Heavy minutes? Hogwash. The Pistons have just one player ranked inside the league's top 40 for minutes per game -- and that's Tayshaun Prince at No. 39. You don't accomplish that and open the season 24-4 without solid contributions from the bench. I don't want to dissect the Mavs too much, but I'm personally grateful Detroit doesn't have to find 17 minutes a game for Desagna Diop and 27 minutes a game for Archie Griffin. But hey, to each his own.

Also, if the Pistons have to make do without Ben Wallace, Billups, Rip Hamilton, Rasheed Wallace or Tayshaun Prince for an extended period, they become the Phoenix Suns without Amare Stoudemire.

Since when does being extremely balanced make a team more susceptible to collapsing following an injury?

The Pistons all say they're not concentrating on 70 wins. But as they continue winning, they'll keep hearing questions similar to the ones the Indianapolis Colts heard before their perfect NFL season went up in flames two weeks ago against the San Diego Chargers.

Except Peyton Manning hasn't won anything in his life, while the Pistons just won the title in 2004. And the Pistons actually have something tangible to gain by having the best record in the league in the form of true homefield advantage throughout the entire playoffs, whereas the Super Bowl is played at a neutral site.

And as the season winds down, the Pistons will be a huge target, which sets them up for losses against lower-tier teams such as Orlando and Toronto, whom they play on the road in April.

Wait a minute -- it's a bad thing to play bad teams late in the year? (And speaking of wearing a target, isn't a team like the world champion Spurs wearing a bigger one? Might that be why the Spurs have already lost four games to teams with a losing record?)

Look, everyone is entitled to their own opinion, but it's frustrating to read out-of-town columnists take a stab at analyzing a team they've probably watched play only two or three times this year, if that. The Pistons are hardly a team without faults, and I agree with guys like Price when they say it's damn-near impossible to expect the team to break 70 wins. But instead of wasting space with ill-informed opinions, just state the obvious, like John Jackson did in the Sun-Times:

With their 24th victory, the Bulls were one game into a massive 18-game winning streak. To keep up with the Bulls, the Pistons must not lose another game until early February.

If the Pistons match the Bulls' remarkable 41-3 start, then you can start talking about making history. But until the Pistons get to that point, I don't want to hear anything about 72 victories.

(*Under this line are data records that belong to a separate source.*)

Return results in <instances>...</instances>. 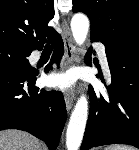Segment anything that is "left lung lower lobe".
Returning a JSON list of instances; mask_svg holds the SVG:
<instances>
[{
	"instance_id": "left-lung-lower-lobe-1",
	"label": "left lung lower lobe",
	"mask_w": 139,
	"mask_h": 150,
	"mask_svg": "<svg viewBox=\"0 0 139 150\" xmlns=\"http://www.w3.org/2000/svg\"><path fill=\"white\" fill-rule=\"evenodd\" d=\"M91 40L98 41L95 37ZM106 56L112 82L108 96L90 87V112L81 150L109 144L139 149V35L106 49Z\"/></svg>"
}]
</instances>
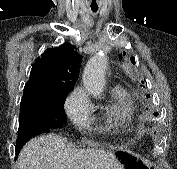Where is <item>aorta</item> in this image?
<instances>
[{
    "instance_id": "762f6f07",
    "label": "aorta",
    "mask_w": 177,
    "mask_h": 169,
    "mask_svg": "<svg viewBox=\"0 0 177 169\" xmlns=\"http://www.w3.org/2000/svg\"><path fill=\"white\" fill-rule=\"evenodd\" d=\"M107 57L104 53L92 56L83 71L82 82L85 90L93 97L99 98L105 87Z\"/></svg>"
}]
</instances>
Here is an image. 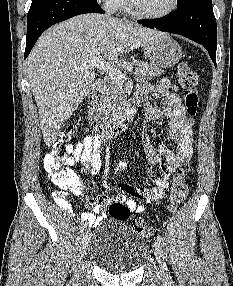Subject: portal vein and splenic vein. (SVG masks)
<instances>
[{"label":"portal vein and splenic vein","instance_id":"obj_1","mask_svg":"<svg viewBox=\"0 0 233 286\" xmlns=\"http://www.w3.org/2000/svg\"><path fill=\"white\" fill-rule=\"evenodd\" d=\"M95 67L101 69L111 78H114L116 81L123 82L125 79V76L119 69H117L110 63L105 62L102 58L93 59L87 63H84L83 65H81L80 69H87V68L93 69ZM135 71L136 74H139L141 72L140 70H135Z\"/></svg>","mask_w":233,"mask_h":286}]
</instances>
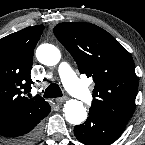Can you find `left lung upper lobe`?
Listing matches in <instances>:
<instances>
[{
	"label": "left lung upper lobe",
	"instance_id": "obj_1",
	"mask_svg": "<svg viewBox=\"0 0 145 145\" xmlns=\"http://www.w3.org/2000/svg\"><path fill=\"white\" fill-rule=\"evenodd\" d=\"M58 40L95 82L90 111L126 125L138 89L134 61L115 38L90 23L64 22L54 28Z\"/></svg>",
	"mask_w": 145,
	"mask_h": 145
}]
</instances>
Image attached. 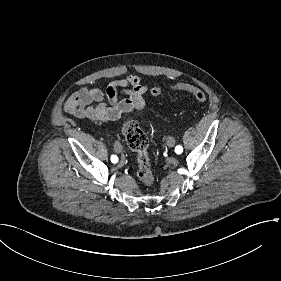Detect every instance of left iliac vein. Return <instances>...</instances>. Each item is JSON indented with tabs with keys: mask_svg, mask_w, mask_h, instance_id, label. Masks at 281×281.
Returning <instances> with one entry per match:
<instances>
[{
	"mask_svg": "<svg viewBox=\"0 0 281 281\" xmlns=\"http://www.w3.org/2000/svg\"><path fill=\"white\" fill-rule=\"evenodd\" d=\"M166 142L169 147H173L175 145V139L172 136H169Z\"/></svg>",
	"mask_w": 281,
	"mask_h": 281,
	"instance_id": "4c4485c4",
	"label": "left iliac vein"
}]
</instances>
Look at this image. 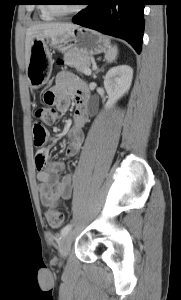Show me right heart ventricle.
<instances>
[{"label": "right heart ventricle", "instance_id": "right-heart-ventricle-1", "mask_svg": "<svg viewBox=\"0 0 181 300\" xmlns=\"http://www.w3.org/2000/svg\"><path fill=\"white\" fill-rule=\"evenodd\" d=\"M39 16L43 21H53L55 18V16L48 11L46 4H42L40 6Z\"/></svg>", "mask_w": 181, "mask_h": 300}]
</instances>
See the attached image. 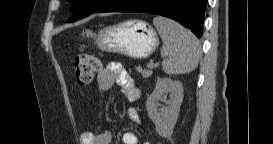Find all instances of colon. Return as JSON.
I'll list each match as a JSON object with an SVG mask.
<instances>
[{
    "mask_svg": "<svg viewBox=\"0 0 273 144\" xmlns=\"http://www.w3.org/2000/svg\"><path fill=\"white\" fill-rule=\"evenodd\" d=\"M74 63L77 83L82 87L90 85L100 68L99 60L92 54L82 53L75 58Z\"/></svg>",
    "mask_w": 273,
    "mask_h": 144,
    "instance_id": "obj_1",
    "label": "colon"
}]
</instances>
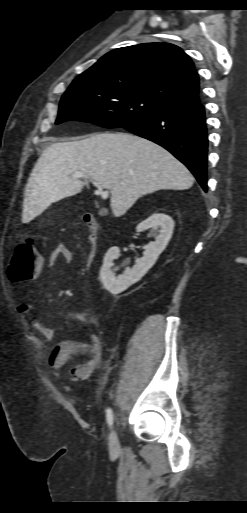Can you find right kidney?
<instances>
[{
    "mask_svg": "<svg viewBox=\"0 0 247 513\" xmlns=\"http://www.w3.org/2000/svg\"><path fill=\"white\" fill-rule=\"evenodd\" d=\"M148 228H151V234L155 237V241H151L143 247V256L137 259L135 265L131 269H127L124 274L116 277L111 268L113 261L119 257L120 249L112 247L106 253L100 270V278L103 286L110 293L118 294L126 290L139 281L155 264L172 237L174 221L169 215L155 213L138 224L136 230L141 232Z\"/></svg>",
    "mask_w": 247,
    "mask_h": 513,
    "instance_id": "right-kidney-1",
    "label": "right kidney"
}]
</instances>
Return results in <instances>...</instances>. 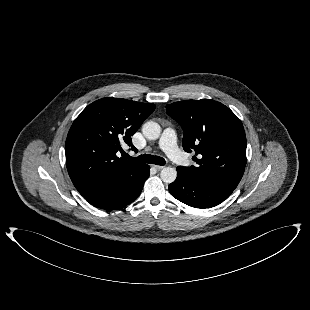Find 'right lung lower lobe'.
<instances>
[{
    "label": "right lung lower lobe",
    "instance_id": "obj_1",
    "mask_svg": "<svg viewBox=\"0 0 310 310\" xmlns=\"http://www.w3.org/2000/svg\"><path fill=\"white\" fill-rule=\"evenodd\" d=\"M149 170L150 167L146 165L132 183L84 198L98 208L106 210L120 209L133 202L140 195L144 182L150 175Z\"/></svg>",
    "mask_w": 310,
    "mask_h": 310
}]
</instances>
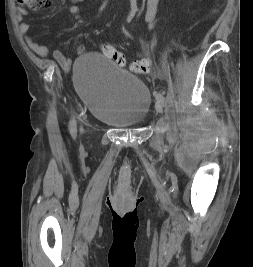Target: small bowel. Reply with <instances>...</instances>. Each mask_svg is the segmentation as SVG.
Instances as JSON below:
<instances>
[{
	"label": "small bowel",
	"instance_id": "c3829d8e",
	"mask_svg": "<svg viewBox=\"0 0 253 267\" xmlns=\"http://www.w3.org/2000/svg\"><path fill=\"white\" fill-rule=\"evenodd\" d=\"M74 4L70 6V12L72 14H77L81 10L80 3L84 2L85 0H71ZM159 0H147V6H146V14L145 19L147 23L149 24V27H153L156 22V13H157V6H158ZM30 30V24L28 22H22L20 24V31L24 34L25 41L28 45V47L34 51L39 56L45 57L48 54V48L43 45H39L33 37L29 34ZM86 48L84 45H79L77 47L78 54H83L85 52ZM54 57L57 60V62L62 66H67L69 64V61L66 59V57L60 52L59 50L54 51Z\"/></svg>",
	"mask_w": 253,
	"mask_h": 267
}]
</instances>
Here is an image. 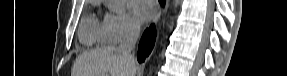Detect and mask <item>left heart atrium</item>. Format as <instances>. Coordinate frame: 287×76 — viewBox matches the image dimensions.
I'll return each mask as SVG.
<instances>
[{
  "label": "left heart atrium",
  "mask_w": 287,
  "mask_h": 76,
  "mask_svg": "<svg viewBox=\"0 0 287 76\" xmlns=\"http://www.w3.org/2000/svg\"><path fill=\"white\" fill-rule=\"evenodd\" d=\"M130 7L140 21H147L156 14V5L152 0H131Z\"/></svg>",
  "instance_id": "39dd6f15"
}]
</instances>
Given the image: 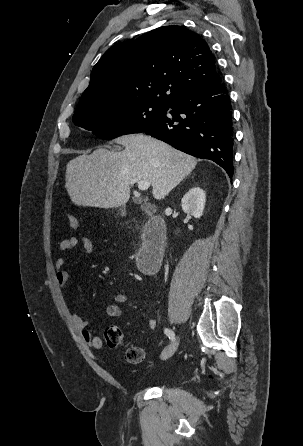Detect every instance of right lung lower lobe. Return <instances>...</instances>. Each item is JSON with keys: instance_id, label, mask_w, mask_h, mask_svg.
Instances as JSON below:
<instances>
[{"instance_id": "right-lung-lower-lobe-1", "label": "right lung lower lobe", "mask_w": 303, "mask_h": 446, "mask_svg": "<svg viewBox=\"0 0 303 446\" xmlns=\"http://www.w3.org/2000/svg\"><path fill=\"white\" fill-rule=\"evenodd\" d=\"M170 109L143 132L187 154L216 162L231 177L234 129L224 81L186 93Z\"/></svg>"}]
</instances>
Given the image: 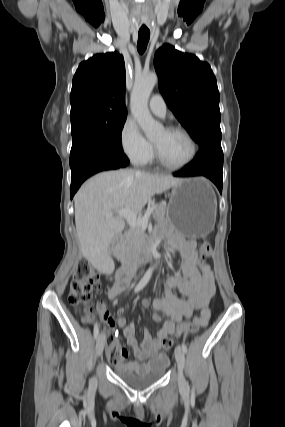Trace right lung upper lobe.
<instances>
[{
	"instance_id": "1",
	"label": "right lung upper lobe",
	"mask_w": 285,
	"mask_h": 427,
	"mask_svg": "<svg viewBox=\"0 0 285 427\" xmlns=\"http://www.w3.org/2000/svg\"><path fill=\"white\" fill-rule=\"evenodd\" d=\"M125 64L117 52L96 54L82 62L73 78L71 113L127 114Z\"/></svg>"
}]
</instances>
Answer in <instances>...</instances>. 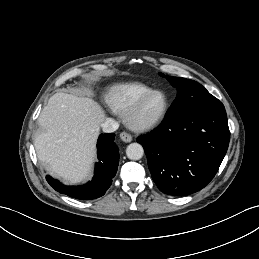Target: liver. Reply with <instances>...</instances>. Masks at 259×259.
Returning <instances> with one entry per match:
<instances>
[{
    "label": "liver",
    "instance_id": "6515ba94",
    "mask_svg": "<svg viewBox=\"0 0 259 259\" xmlns=\"http://www.w3.org/2000/svg\"><path fill=\"white\" fill-rule=\"evenodd\" d=\"M105 119L101 106L90 98L54 94L38 118L42 128L34 142L38 159L63 180H83L90 173Z\"/></svg>",
    "mask_w": 259,
    "mask_h": 259
}]
</instances>
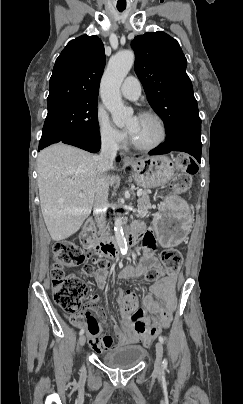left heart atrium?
Here are the masks:
<instances>
[{"label":"left heart atrium","instance_id":"obj_1","mask_svg":"<svg viewBox=\"0 0 243 404\" xmlns=\"http://www.w3.org/2000/svg\"><path fill=\"white\" fill-rule=\"evenodd\" d=\"M138 117L139 116H134L133 120H132V123L127 127V130H128L130 135H132V133L135 130V127H136V124H137V121H138Z\"/></svg>","mask_w":243,"mask_h":404}]
</instances>
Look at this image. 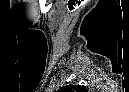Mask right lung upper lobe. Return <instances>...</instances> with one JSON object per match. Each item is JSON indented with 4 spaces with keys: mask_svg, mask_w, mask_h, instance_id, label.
<instances>
[{
    "mask_svg": "<svg viewBox=\"0 0 129 92\" xmlns=\"http://www.w3.org/2000/svg\"><path fill=\"white\" fill-rule=\"evenodd\" d=\"M72 89L81 90V87L80 86H74V85H68V86H64L63 88H61L59 90V92H70V91H72Z\"/></svg>",
    "mask_w": 129,
    "mask_h": 92,
    "instance_id": "cb5924a9",
    "label": "right lung upper lobe"
}]
</instances>
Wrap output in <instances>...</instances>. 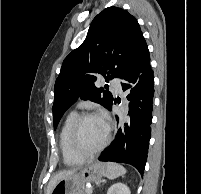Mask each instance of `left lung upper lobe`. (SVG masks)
Segmentation results:
<instances>
[{
	"label": "left lung upper lobe",
	"instance_id": "obj_1",
	"mask_svg": "<svg viewBox=\"0 0 201 194\" xmlns=\"http://www.w3.org/2000/svg\"><path fill=\"white\" fill-rule=\"evenodd\" d=\"M143 40L136 18L126 10L112 6L99 13L82 45L63 61L55 83L54 129L79 97L110 109L113 96L95 86L96 75L102 74L107 82L114 77L122 78Z\"/></svg>",
	"mask_w": 201,
	"mask_h": 194
}]
</instances>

Boom. Done. That's all there is too it. The Pistons won't win 72 games because finishing with just 10 losses is absolutely insane. But despite that, the Pistons have clearly been the best team in the league so far, and there are far more reasons to think they will continue to be so the rest of the way than not.

Don't expect the Pistons to be like Michael's Bulls [Star-Telegram]

UPDATE: I didn't see this until after this post was up, but the Detroit News looks at the 70-win debate today, as well.